In a little-noticed amicus brief filed in June with the U.S. Court of Appeals for the Ninth Circuit, the Bipartisan Legal Advisory Group (BLAG) of the House of Representatives argued that the Justice Department’s wiretap of former Representative Rick Renzi was unconstitutional.  BLAG contends:  “The Wiretap Order clearly permitted the executive branch to seize communications concerning constitutionally protected legislative activities, and specifically concerning information related to a particular piece of legislation.  Such interception- especially of a purposeful, sustained nature—is patently inconsistent with the [Speech or Debate] Clause.”

BLAG’s argument begins with the premise that the “core purpose” of the Speech or Debate Clause “is to protect legislative independence from the encroachment of the executive and judicial branches.”  It then seeks to show that executive branch abuse of wiretaps threatens legislative independence, citing historical examples such as FBI wiretapping during the J. Edgar Hoover era and a 1961 case in which the Kennedy administration wiretapped a congressman’s meeting with a foreign representative in order to gain a political advantage over the congressman.  From this BLAG concludes that the Speech or Debate Clause should protect against executive branch interception of legislative communications.

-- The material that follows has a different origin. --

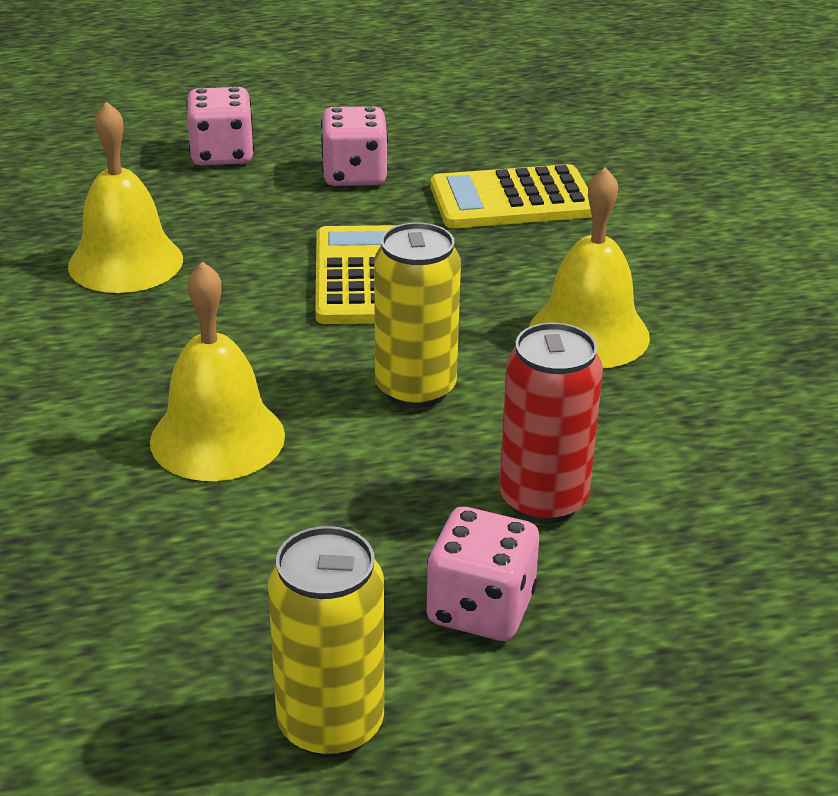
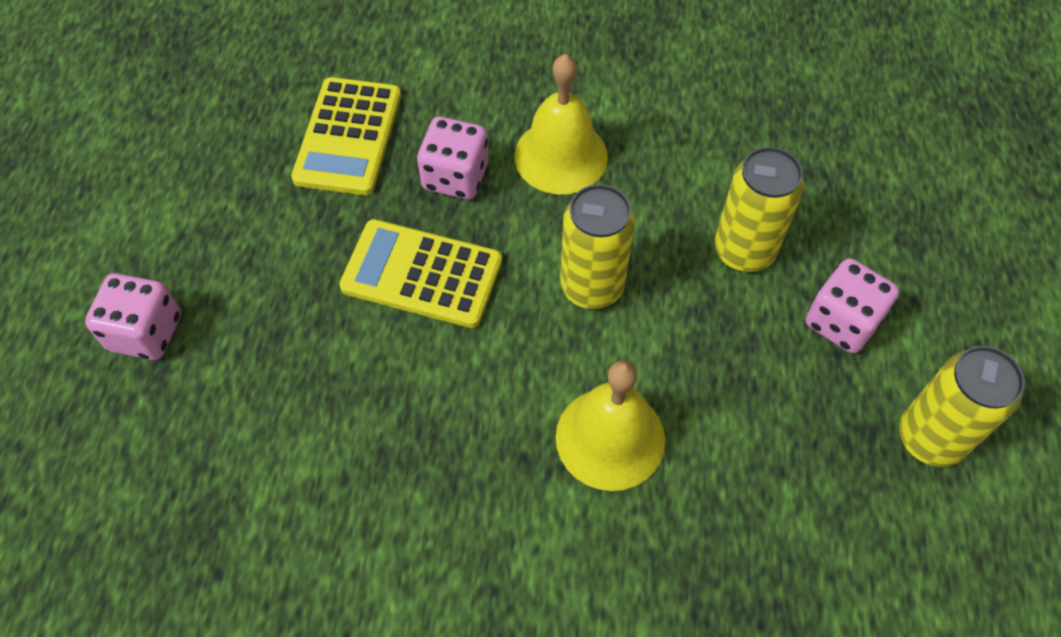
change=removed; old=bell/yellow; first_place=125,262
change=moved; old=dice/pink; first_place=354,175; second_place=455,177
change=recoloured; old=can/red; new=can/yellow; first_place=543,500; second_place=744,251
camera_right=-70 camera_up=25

In an amicus brief supporting the Justice Department, CREW accuses BLAG of “advocat[ing] a total ban on wiretapping the telephones of members of Congress.”  In theory, this accusation is overstated.  BLAG asserts in its brief that it is not claiming that Members of Congress are immune “from a properly authorized and administered wiretap.”  Instead, BLAG believes that this immunity only extends to interception of communications regarding “legislative information,” such as Renzi’s conversations with his staffers regarding the very land exchange legislation that lies at the heart of the allegations against him.

As a practical matter, however, it is not clear how BLAG’s position differs from a complete ban on wiretapping Members of Congress (and, for that matter, congressional staffers).  A wiretap of a Member of Congress is virtually certain to intercept some legislative information, and it is difficult to see how the Justice Department could screen out such information without first recording and analyzing it.  In the Rayburn case (involving the search and seizure of documents from a congressman’s office), BLAG contended that it would violate the Speech or Debate Clause for the Justice Department to use filter teams to review and separate privileged from non-privileged documents.  Similarly, BLAG objects here to the Justice Department conducting “spot checks” of potentially privileged conversations to determine if they in fact involve legislative matters.  Thus, there would seem to be no way that the Justice Department could intercept any conversations by a Member of Congress if there were any possibility that legislative matters might be discussed.

As a logical matter, moreover, BLAG’s rationale for constitutional protection would seem to apply to any wiretap of a Member of Congress.  After all, there would seem to be little relationship between the potential for abuse or intimidation, on the one hand, and the legislative nature of an intercepted conversation, on the other.  A Member’s conversations regarding non-legislative matters, such as political strategy, campaign fundraising or purely personal affairs, could surely be just as useful to an executive branch that was up to no good.

It is also worth noting that BLAG’s brief fails to mention the most famous example of executive surveillance of Members of Congress—the ABSCAM case.  In that case the Justice Department conducted a sting operation in which undercover agents purported to be foreign citizens offering bribes to Members of Congress in exchange for the Members agreeing to sponsor private immigration bills.  Would BLAG view these discussions as “legislative information” protected by the Speech or Debate Clause?   The answer is not entirely clear, but nothing in BLAG’s brief suggests otherwise.  Certainly the ABSCAM tapes would seem to be just as legislative in nature as the 1961 conversation between a Member of Congress and a foreign representative.

In short, if BLAG is not arguing for de jure legislative immunity from wiretapping, it is arguing for something very close to de facto immunity.

 

 

 

Student Note on Speech or Debate

Devotees of the Speech or Debate Clause will want to check out Jack Raffetto’s note, “Balancing the Legislative Shield: The Scope of the Speech or Debate Clause,” which appears in the Spring 2010 issue of the Catholic University Law Review.  Focusing on the D.C. Circuit’s decision in In re Grand Jury Subpoenas, 571 F.3d 1200 (D.C. Cir. 2009) (quashing grand jury subpoenas seeking former Representative Tom Feeney’s communications with the ethics committee), Raffetto argues that Speech or Debate protection for testimony or information submitted to a congressional ethics committee should turn, not on whether ethics case relates to a personal or official matter, but whether the case or investigation for which the subpoena was issued relates to a matter outside the member’s legislative capacity.